We use a place called Penn Panel. They make whatever you want. BUT like I said it isn't cheap. Any motor shop can rewire a motor to 2 phase if you needed that.
The regular supply house can get disconnects. One of the disconnects that had been added on not more than 5 years ago was a 4 pole 200 amp. 
It looked like the took a 400 amp box and mounted two 200 amp two pole fusable disconnect guts inside, then tied them together. Getting the door latch and the on/off looked a little involved but beyond that there wasn't much to it. 
One of the knife blade panels that was in a recessed box in a stairwell had to be replaced with breakers.
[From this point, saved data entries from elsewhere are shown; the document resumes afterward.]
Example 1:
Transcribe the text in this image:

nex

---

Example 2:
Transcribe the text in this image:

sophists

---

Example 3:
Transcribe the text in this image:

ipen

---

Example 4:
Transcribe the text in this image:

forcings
The box was only maybe 4" deep, so a rep. from Penn Panel came out and took some measurements and made us a set of panel guts to fit. Then they had to make what is basically an extension ring for the box with a door mounted on it. Their work is so nice. That door worked better than the new regular doors that you get with every other panel. You know how you have to slam them or pull on the lever as you close it. This thing closed like a car door.
This is the panel. I hung it in my basement. 









Most of the time the sub panels fed from a 2 phase services are just single phase, unless it needs to feed a motor.
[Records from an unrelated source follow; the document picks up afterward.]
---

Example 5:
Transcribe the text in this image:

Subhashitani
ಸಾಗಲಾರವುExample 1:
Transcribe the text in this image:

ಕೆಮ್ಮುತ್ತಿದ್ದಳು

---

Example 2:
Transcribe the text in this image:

This is what I saw when I got to that job.

















Look at the black disc on the left. It's a 3 pole. They soldered a copper bar on the center fuse holder and ran the neutral through it.










There was a clogged drain pipe from a roof drain. That's what caused the leak that must have been dripping on this trough for ???? Who knows, maybe decades. 
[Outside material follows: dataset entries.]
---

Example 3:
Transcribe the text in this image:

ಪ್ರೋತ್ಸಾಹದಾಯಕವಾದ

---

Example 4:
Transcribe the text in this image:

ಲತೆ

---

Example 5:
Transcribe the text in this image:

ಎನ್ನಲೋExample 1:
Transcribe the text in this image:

It was still leaking whenever it rained. I kept telling them they had to figure it out or the new service wasn't getting built. I bet that took 3 months. It wasn't till the job was getting pretty far along and I hadn't done anything with the old service and they tried to get on me about why I hadn't done anything yet. I told them again I'm not doing any work till the leak was fixed. It wasn't till I told them the inspector wouldn't pass it even if I built it, did they finally figure out why it was leaking. UNBELIEVABLE.
This was the biggest sh_t hole I ever worked in.
I can't find any pictures of what I did. The print said to just remove it all. There was still 2 tenants in the building, a bank and a credit union. I turned off the disc. with the copper bar in it, and the credit union went down. 
Long story short on that. I spent the next week figuring out what it all did. (charged them for it) It did all come out in the end. It cleaned up ok.
The CT cabinet and the 4 pole 400 amp disconnect stayed. We fed a 12X12 trough with the 400 a disc. out of that each set of wires fed a single phase 400 amp panel. 
I managed to keep the load pretty well balanced. If I find the finished pictures I'll post them.


----------



## bigredc222 (Oct 23, 2007)

I could only post 5 pictures at a time. here's more of the old panel.









Each knife had the hot and the neutral. A phase one side of the panel B phase on the other. Just a single phase panel.









Most of the time the sub panels fed from a 2 phase services are just single phase, unless it needs to feed a motor.









I wonder how much granet they break. That's so many holes to drill without cracking the whole thing. This was built about 1910. It very possable could have been done by hand with a star drill. Imagine that!!


----------



## RePhase277 (Feb 5, 2008)

That's just badass. I love that old ancient stuff. We need more posts like that.


----------



## wildleg (Apr 12, 2009)

how much does that weigh ?


----------



## MDShunk (Jan 7, 2007)

about 5 pounds. Oh, wait a minute. That's a henweigh.


----------



## goose134 (Nov 12, 2007)

Great pictures. That panel looks great in your basement. Those slate backboards are tremendously heavy. Good for you taking the time to save it. The only old panel I've seen that was cooler (and only by a slight margin) had a marble back board and the circuit numbers were stamped on the bus.


----------



## bigredc222 (Oct 23, 2007)

It's pretty darn heavy. Just guessing about 125 to 150 lbs. Most of the weight is the granite not the copper. Marbel would be cool. The numbers are stamped in the buss on this one. I guess you saw that.
Chris


----------



## drsparky (Nov 13, 2008)

MDShunk said:


> about 5 pounds. Oh, wait a minute. That's a henweigh.


I think they average closer to 7 lbs.


----------



## jahaiap (Sep 3, 2009)

bigredc222 said:


> Here's a few lamp holders. The square one had a fuse adapter, and was being used as an in line fuse. The other one goes in a condolet. I don't know how that works code wise. I know your not supposed to make splices in condolets. Probably still not legal.


If it is marked with a cu. inch volume you can fill accordingly.


----------